IL BRANO |
■ ■ ■

Il problema della privacy

Il processo del data mining ha la finalità di creare una serie di algoritmi sempre più precisi e, quindi, di ottenere indagini statistiche sempre più accurate. Il problema nasce qui: il data mining viene usato anche nel marketing, di conseguenza per organizzare una campagna pubblicitaria necessita di una serie di dati sul cliente.

Tutte queste informazioni che vengono estrapolate possono essere anche molto personali e possono non rispettare la privacy del cliente. La questione riguarda personalmente i social media: qualsiasi preferenza, anche il semplice like, può finire in una banca dati e contribuire a creare un profilo molto accurato.

Il caso simbolo: Cambridge analytica

La vicenda di Cambridge Analytica è uno scandalo che ha riguardato Facebook e la pratica del data mining.

La società fu fondata da un imprenditore statunitense, legato all’estrema destra degli Usa. La sua specializzazione era proprio quella del data mining associato al marketing. L’algoritmo creato dalla società poteva produrre pubblicità altamente mirata per ogni singolo individuo, quasi come se i likes messi dall’utente potessero tracciare un completo ritratto psicologico di ogni singola persona.

Cambridge Analytica fu in grado di compiere quest’azione grazie all’opera di Aleksandr Kogan, il creatore dell’applicazione This is Your Digital Life, in grado di creare un profilo psicologico degli utenti in base alle loro interazioni sui social. Per accedervi bastava effettuare il login con il proprio account Facebook.

■ ■ ■

MATERIALI FORNITI |

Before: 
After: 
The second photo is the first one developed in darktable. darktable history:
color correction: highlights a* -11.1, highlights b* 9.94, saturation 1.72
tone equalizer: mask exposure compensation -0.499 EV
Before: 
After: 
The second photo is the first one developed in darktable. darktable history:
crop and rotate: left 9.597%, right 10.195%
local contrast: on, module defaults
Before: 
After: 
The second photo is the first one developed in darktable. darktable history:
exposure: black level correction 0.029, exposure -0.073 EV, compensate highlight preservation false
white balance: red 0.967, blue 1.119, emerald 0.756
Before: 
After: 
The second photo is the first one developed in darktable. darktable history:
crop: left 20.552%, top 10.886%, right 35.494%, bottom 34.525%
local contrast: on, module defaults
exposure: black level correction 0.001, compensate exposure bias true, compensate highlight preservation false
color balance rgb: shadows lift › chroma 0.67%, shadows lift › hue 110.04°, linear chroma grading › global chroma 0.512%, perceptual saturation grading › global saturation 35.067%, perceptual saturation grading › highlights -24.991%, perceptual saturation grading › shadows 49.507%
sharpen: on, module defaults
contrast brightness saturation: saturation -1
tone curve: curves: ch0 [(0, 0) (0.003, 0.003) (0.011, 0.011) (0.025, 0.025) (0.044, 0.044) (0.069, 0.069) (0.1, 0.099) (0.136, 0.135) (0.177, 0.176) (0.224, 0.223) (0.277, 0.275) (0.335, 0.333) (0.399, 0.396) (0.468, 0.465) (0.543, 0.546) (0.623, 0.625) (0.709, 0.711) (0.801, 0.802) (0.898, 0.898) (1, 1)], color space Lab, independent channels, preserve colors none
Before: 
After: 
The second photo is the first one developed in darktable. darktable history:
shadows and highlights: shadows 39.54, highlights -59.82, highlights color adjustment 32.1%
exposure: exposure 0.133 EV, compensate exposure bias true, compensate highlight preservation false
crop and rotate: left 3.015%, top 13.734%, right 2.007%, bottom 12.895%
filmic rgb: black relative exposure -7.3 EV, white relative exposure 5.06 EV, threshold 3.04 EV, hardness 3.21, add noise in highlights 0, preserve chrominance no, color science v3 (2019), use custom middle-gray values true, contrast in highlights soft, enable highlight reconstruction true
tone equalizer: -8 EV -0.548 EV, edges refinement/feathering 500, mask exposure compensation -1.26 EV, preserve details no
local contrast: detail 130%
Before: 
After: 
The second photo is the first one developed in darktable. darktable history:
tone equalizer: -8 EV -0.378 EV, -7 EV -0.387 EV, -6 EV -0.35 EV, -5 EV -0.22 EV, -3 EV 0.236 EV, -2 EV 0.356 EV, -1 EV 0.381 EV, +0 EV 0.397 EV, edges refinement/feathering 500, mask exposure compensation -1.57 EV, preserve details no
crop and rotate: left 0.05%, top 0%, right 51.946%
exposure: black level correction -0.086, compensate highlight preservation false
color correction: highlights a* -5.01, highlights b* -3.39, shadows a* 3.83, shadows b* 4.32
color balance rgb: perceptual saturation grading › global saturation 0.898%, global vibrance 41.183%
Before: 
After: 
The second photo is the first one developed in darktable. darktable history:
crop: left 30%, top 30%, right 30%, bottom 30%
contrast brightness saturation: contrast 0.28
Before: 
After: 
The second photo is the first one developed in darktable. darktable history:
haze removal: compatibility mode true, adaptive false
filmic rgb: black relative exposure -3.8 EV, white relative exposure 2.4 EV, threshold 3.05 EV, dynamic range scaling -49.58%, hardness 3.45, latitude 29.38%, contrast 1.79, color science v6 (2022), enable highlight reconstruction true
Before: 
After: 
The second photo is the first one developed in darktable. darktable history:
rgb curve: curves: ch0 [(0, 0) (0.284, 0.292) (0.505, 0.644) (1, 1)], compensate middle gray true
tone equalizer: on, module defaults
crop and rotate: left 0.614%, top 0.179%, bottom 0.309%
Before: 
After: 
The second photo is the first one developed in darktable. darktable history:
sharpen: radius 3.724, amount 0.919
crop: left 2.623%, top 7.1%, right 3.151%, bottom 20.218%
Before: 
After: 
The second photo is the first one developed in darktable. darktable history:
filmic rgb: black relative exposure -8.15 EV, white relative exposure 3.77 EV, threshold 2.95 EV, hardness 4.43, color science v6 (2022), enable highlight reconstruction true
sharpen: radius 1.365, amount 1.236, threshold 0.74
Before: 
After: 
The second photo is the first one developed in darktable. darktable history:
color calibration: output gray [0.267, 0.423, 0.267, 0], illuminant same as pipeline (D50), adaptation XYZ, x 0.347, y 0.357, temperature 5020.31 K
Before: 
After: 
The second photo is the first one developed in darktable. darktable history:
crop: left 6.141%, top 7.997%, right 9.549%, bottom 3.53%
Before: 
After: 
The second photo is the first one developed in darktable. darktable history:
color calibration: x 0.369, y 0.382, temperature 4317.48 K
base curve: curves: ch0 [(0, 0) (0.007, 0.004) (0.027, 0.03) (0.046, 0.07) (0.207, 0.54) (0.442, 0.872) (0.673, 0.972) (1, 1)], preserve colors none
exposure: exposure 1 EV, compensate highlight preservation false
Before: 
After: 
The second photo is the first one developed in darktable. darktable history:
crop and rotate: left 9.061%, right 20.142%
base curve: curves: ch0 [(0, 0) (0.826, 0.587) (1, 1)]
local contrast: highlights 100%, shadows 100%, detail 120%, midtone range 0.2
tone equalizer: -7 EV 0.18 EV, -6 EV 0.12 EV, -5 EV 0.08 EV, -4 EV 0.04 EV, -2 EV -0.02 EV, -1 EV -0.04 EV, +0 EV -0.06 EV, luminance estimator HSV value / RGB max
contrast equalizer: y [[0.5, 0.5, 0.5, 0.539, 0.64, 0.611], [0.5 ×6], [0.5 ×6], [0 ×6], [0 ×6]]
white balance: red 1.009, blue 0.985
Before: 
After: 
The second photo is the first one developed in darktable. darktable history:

■ ■ ■

COSA SI CHIEDE |
a) Riporta parola per parola la parte del brano sulla privacy che va da "Il caso simbolo: Cambridge" a "ogni singola persona.".
b) Restituisci come lista JSON di stringhe le righe dei dati, dall'inizio fino alla riga con "white balance: red 0.967, blue" compresa: una stringa per riga, senza le righe vuote.

ESERCIZI SVOLTI |
a)
Il caso simbolo: Cambridge analytica

La vicenda di Cambridge Analytica è uno scandalo che ha riguardato Facebook e la pratica del data mining.

La società fu fondata da un imprenditore statunitense, legato all’estrema destra degli Usa. La sua specializzazione era proprio quella del data mining associato al marketing. L’algoritmo creato dalla società poteva produrre pubblicità altamente mirata per ogni singolo individuo, quasi come se i likes messi dall’utente potessero tracciare un completo ritratto psicologico di ogni singola persona.

b)
[
  "Before: ",
  "After: ",
  "The second photo is the first one developed in darktable. darktable history:",
  "color correction: highlights a* -11.1, highlights b* 9.94, saturation 1.72",
  "tone equalizer: mask exposure compensation -0.499 EV",
  "Before: ",
  "After: ",
  "The second photo is the first one developed in darktable. darktable history:",
  "crop and rotate: left 9.597%, right 10.195%",
  "local contrast: on, module defaults",
  "Before: ",
  "After: ",
  "The second photo is the first one developed in darktable. darktable history:",
  "exposure: black level correction 0.029, exposure -0.073 EV, compensate highlight preservation false",
  "white balance: red 0.967, blue 1.119, emerald 0.756"
]